The study measured PTSD severity pre- and post-intervention, as well as measuring severity of depression and quality of life related to health.


The study found that after 12 months, among veterans receiving the PTSD telehealth intervention:

  • 54.9% received cognitive processing therapy, compared with 12.1% of those receiving standard care; and
  • 27.1% attended eight or more cognitive processing therapy sessions, compared with 5.3% of those receiving standard care.

Researchers also found that veterans receiving the telehealth intervention experienced a greater decrease in the severity of their PTSD symptoms and depression, compared with veterans who received standard care.

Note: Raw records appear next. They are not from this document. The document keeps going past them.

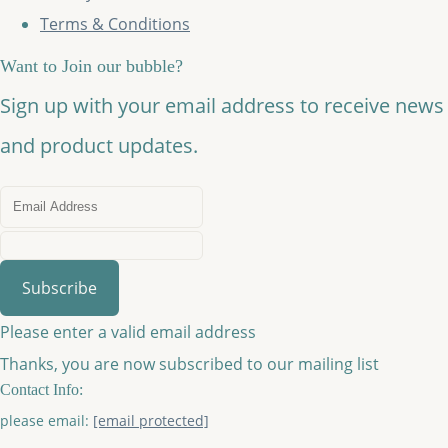
Terms & Conditions
Want to Join our bubble?
Sign up with your email address to receive news
and product updates.
Subscribe
Please enter a valid email address
Thanks, you are now subscribed to our mailing list
Contact Info:
please email:
[email protected]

Further, they found that attending eight or more cognitive processing therapy sessions was correlated with improvements in the severity of veterans’ PTSD symptoms.


The researchers wrote that the study “introduce[d] a promising model for managing PTSD in a treatment-resistant population.”

In addition, they wrote that the “[f]indings suggest that telemedicine-based collaborative care can successfully engage this population in evidence-based psychotherapy for PTSD, thereby improving clinical outcomes” (Medscape, 11/19).

Lead author John Fortney added that more research is needed to develop strategies to further the widespread adoption of telehealth services for PTSD treatment in VA’s health system (Reuters, 11/24).